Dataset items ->
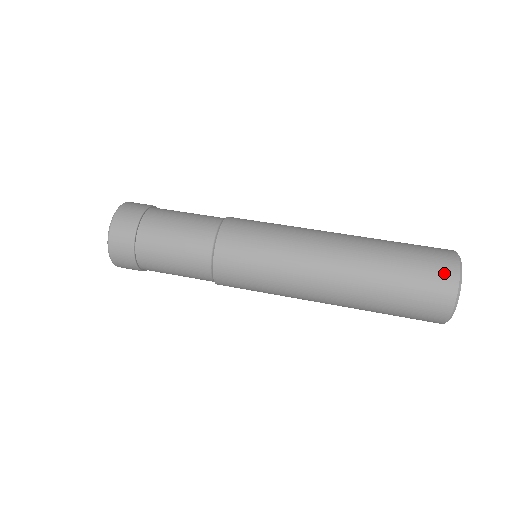
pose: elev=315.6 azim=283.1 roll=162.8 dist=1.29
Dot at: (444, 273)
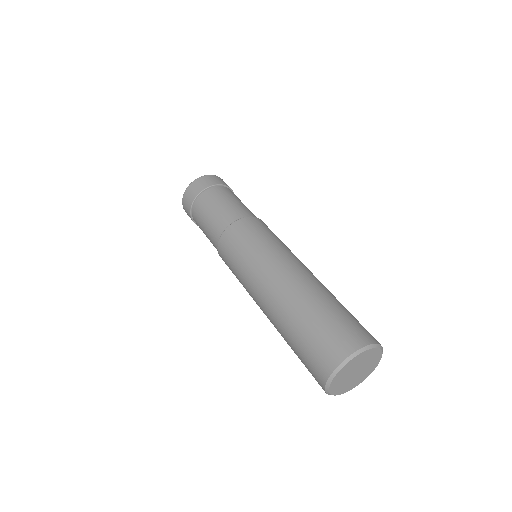
Dot at: (334, 350)
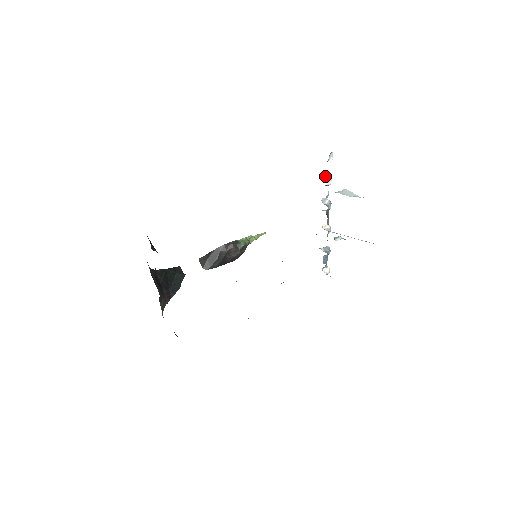
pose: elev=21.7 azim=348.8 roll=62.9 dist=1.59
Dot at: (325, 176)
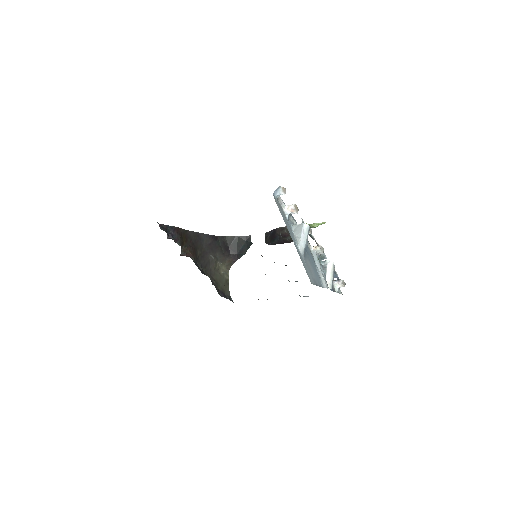
Dot at: (289, 205)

TASK PROMPT -> Please count the lines above that contain the string "azim" and reply with the number alone.

TASK OUTPUT -> 2